Conservative Anglican's Visit Upsets Episcopal Leaders
An orthodox Anglican group in the United States will this week officially install its missionary bishop who will provide oversight to breakaway Anglicans. But Episcopal Church leaders feel more threatened by a visit from an Anglican leader from overseas who will be attending the ceremony.
|PIC1|Archbishop Peter Akinola of the Church of Nigeria - the largest province in the worldwide Anglican Communion - plans to install the Rt. Rev. Martyn Minns as missionary bishop of the Convocation of Anglicans in North America (CANA) - a splinter group and offshoot of the Church of Nigeria.
The visit, Episcopal Church leaders say, threatens to further strain the "fragile" relations between their church body and the rest of the worldwide Anglican Communion, according to International Herald Tribune.
The Rev. Mark Harris, a member of the Executive Council of the Episcopal Church, said Akinola "is making clear that he considers the church in Nigeria is not in communion with the Episcopal Church."
Akinola was one of seven Global South Primates (Anglican leaders) who declared a "severely impaired" relationship with the Episcopal Church and did not participate in the Holy Eucharist with Episcopal Presiding Bishop Katharine Jefferts Schori during the global Primates meeting in February.
The Episcopal Church had widened rifts within the Anglican Communion when it consecrated an openly gay bishop in 2003, which the majority of Anglican leaders called a departure from Anglican tradition and a violation of Scripture.
Responding to Akinola's planned visit, Jefferts Schori said Akinola's acceptance of "an invitation to Episcopal ministry here without any notice or prior invitation" was not keeping with "the ancient practice in most of the church" that bishops minister only within their own jurisdictions, according to International Herald Tribune.
"This action would only serve to heighten current tensions and would be regrettable if it does indeed occur," she said in her statement.
During the February Primates meeting, the Episcopal Church had called for an end to interventions from bishops such as Akinola, who started a conservative parish network in the United States for congregations that disagree with the US wing of the Anglican Communion. Those who intervened, however, said it would be inappropriate to pull out until "there is change in the Episcopal Church," according to the February communiqué.
Primates recommended that the Episcopal Church consent to appoint a "Primatial Vicar" and special committee that would oversee US dioceses that reject the authority of Jefferts Schori.

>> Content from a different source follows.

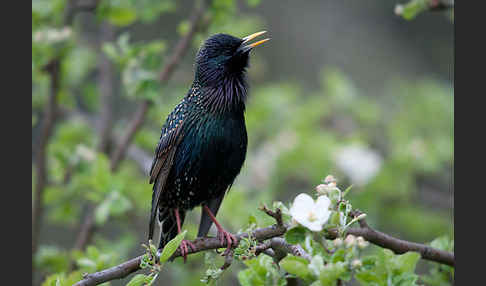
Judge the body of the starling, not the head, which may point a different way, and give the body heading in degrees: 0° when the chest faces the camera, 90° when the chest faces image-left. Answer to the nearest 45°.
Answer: approximately 315°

In return, the Anglicans said they would stop Anglican bishops from coming on their own into the United States to take oversight of dissenting Episcopalians.
In March, however, the Episcopal House of Bishops rejected the demand for leaders outside the US denomination to oversee the conservative American dioceses that disagree.
Akinola is now scheduled to preside over Saturday's ceremony in Woodbridge, Va., to install Minns, former rector of Truro Church in Fairfax, Va., which was one of the largest churches in the state to leave the Episcopal Church last December.
"The reality is that there is a broken relationship between the Episcopal Church and the rest of the communion," Minns said, according to IHT. "We want to give people a freedom of choice to remain Anglican but not under the Episcopal Church as it is currently led."
CANA, founded in spring of 2005, currently consists of about 35 congregations and is growing.